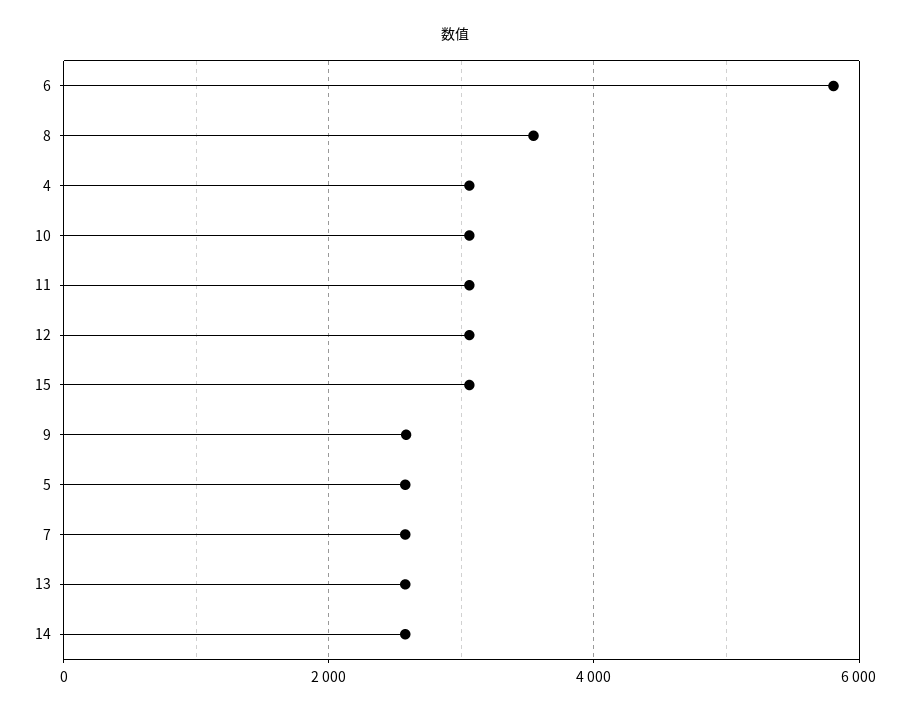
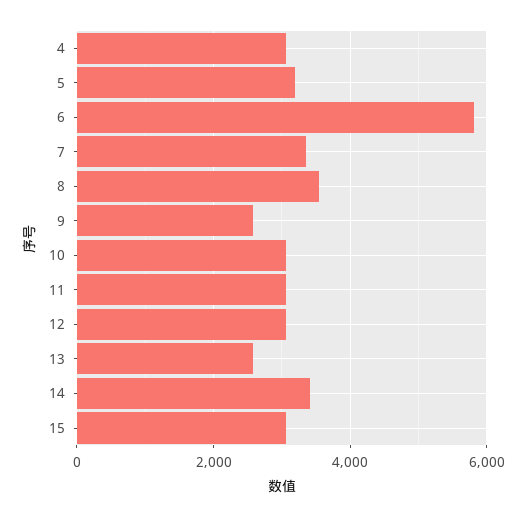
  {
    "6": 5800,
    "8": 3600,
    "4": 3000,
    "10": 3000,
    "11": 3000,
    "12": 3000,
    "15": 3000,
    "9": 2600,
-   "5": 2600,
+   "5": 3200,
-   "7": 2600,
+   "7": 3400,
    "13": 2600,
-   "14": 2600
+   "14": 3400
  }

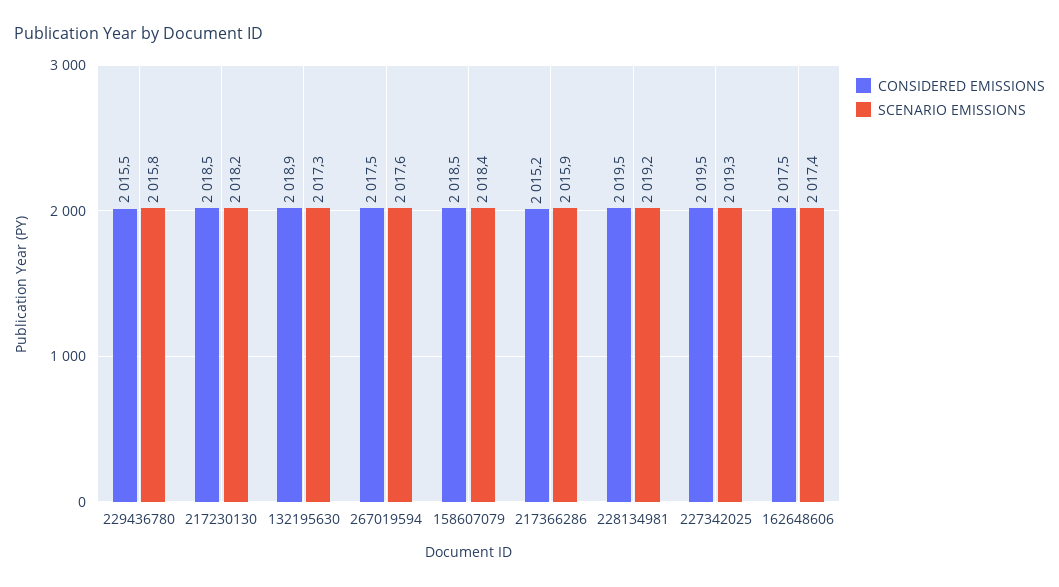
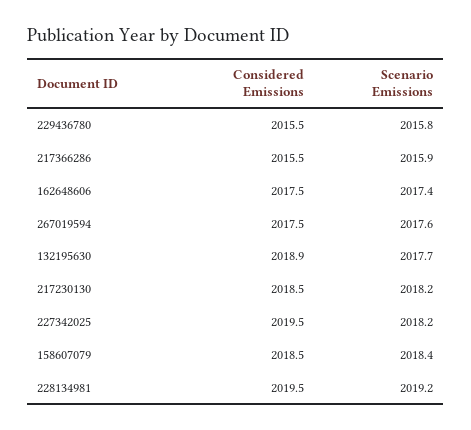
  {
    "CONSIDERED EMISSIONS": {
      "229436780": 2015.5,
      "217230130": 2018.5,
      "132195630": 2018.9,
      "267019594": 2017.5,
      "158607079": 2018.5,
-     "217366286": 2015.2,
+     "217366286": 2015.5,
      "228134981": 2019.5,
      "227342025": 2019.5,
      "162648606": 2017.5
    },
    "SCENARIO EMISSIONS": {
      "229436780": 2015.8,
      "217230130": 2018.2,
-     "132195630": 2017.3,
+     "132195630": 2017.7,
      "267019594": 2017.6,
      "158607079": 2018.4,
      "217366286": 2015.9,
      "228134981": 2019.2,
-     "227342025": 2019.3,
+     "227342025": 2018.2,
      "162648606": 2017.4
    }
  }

--

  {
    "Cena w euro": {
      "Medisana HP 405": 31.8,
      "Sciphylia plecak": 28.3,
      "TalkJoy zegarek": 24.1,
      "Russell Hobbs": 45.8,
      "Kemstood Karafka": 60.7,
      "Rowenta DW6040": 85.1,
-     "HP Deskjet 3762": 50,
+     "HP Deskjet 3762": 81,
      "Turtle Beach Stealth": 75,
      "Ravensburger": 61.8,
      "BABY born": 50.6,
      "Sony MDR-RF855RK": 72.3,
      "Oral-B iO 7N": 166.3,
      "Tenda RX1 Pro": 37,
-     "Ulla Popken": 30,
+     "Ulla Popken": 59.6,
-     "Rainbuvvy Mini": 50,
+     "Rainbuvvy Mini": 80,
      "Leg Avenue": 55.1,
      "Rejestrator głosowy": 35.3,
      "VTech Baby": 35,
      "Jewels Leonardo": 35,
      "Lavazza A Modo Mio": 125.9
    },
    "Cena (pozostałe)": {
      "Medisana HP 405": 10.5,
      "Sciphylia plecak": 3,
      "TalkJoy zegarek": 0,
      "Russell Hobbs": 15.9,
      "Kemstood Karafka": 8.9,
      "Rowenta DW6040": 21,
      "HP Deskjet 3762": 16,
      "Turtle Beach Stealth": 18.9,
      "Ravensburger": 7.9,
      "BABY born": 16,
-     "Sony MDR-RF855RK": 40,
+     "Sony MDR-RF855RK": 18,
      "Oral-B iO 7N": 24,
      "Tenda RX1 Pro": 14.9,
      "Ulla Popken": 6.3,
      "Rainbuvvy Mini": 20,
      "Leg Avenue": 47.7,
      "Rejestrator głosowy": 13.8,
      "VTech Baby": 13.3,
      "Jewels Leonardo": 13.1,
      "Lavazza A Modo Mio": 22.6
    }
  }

* * *

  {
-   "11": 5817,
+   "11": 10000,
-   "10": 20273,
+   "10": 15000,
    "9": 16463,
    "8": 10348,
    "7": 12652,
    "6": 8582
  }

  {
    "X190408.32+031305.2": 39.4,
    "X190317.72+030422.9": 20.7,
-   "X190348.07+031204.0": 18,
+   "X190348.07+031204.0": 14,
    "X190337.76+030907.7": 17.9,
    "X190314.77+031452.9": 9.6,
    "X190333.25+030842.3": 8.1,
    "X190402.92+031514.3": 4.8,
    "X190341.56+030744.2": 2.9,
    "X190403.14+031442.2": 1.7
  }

(ACTION ITEM)
Search the entries for the word "zegarek". Copy every line where it occurs.

(EXPECTED OUTPUT)
      "TalkJoy zegarek": 24.1,
      "TalkJoy zegarek": 0,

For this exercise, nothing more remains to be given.